= Required action =
Copy out the lines below word for word, leaving out the pictures.

###

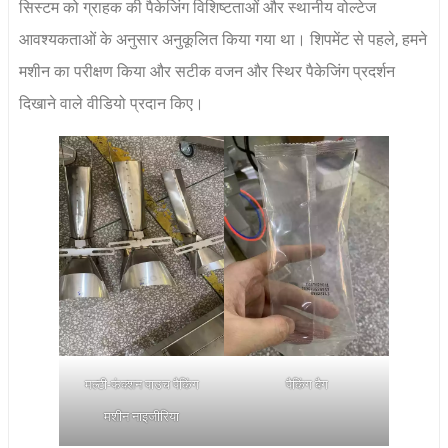
सिस्टम को ग्राहक की पैकेजिंग विशिष्टताओं और स्थानीय वोल्टेज
आवश्यकताओं के अनुसार अनुकूलित किया गया था। शिपमेंट से पहले, हमने
मशीन का परीक्षण किया और सटीक वजन और स्थिर पैकेजिंग प्रदर्शन
दिखाने वाले वीडियो प्रदान किए।
मल्टी-फंक्शन पाउच पैकिंग
पैकिंग बैग
मशीन नाइजीरिया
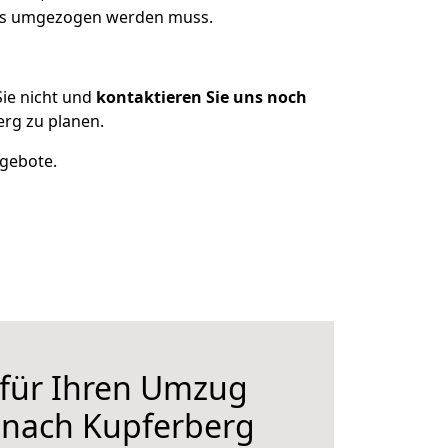
 was umgezogen werden muss.
ie nicht und
kontaktieren Sie uns noch
rg zu planen.
ngebote.
 für Ihren Umzug
r nach Kupferberg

###

= Answer to this task =
सिस्टम को ग्राहक की पैकेजिंग विशिष्टताओं और स्थानीय वोल्टेज
आवश्यकताओं के अनुसार अनुकूलित किया गया था। शिपमेंट से पहले, हमने
मशीन का परीक्षण किया और सटीक वजन और स्थिर पैकेजिंग प्रदर्शन
दिखाने वाले वीडियो प्रदान किए।
मल्टी-फंक्शन पाउच पैकिंग
पैकिंग बैग
मशीन नाइजीरिया
 was umgezogen werden muss.
ie nicht und
kontaktieren Sie uns noch
rg zu planen.
ngebote.
 für Ihren Umzug
r nach Kupferberg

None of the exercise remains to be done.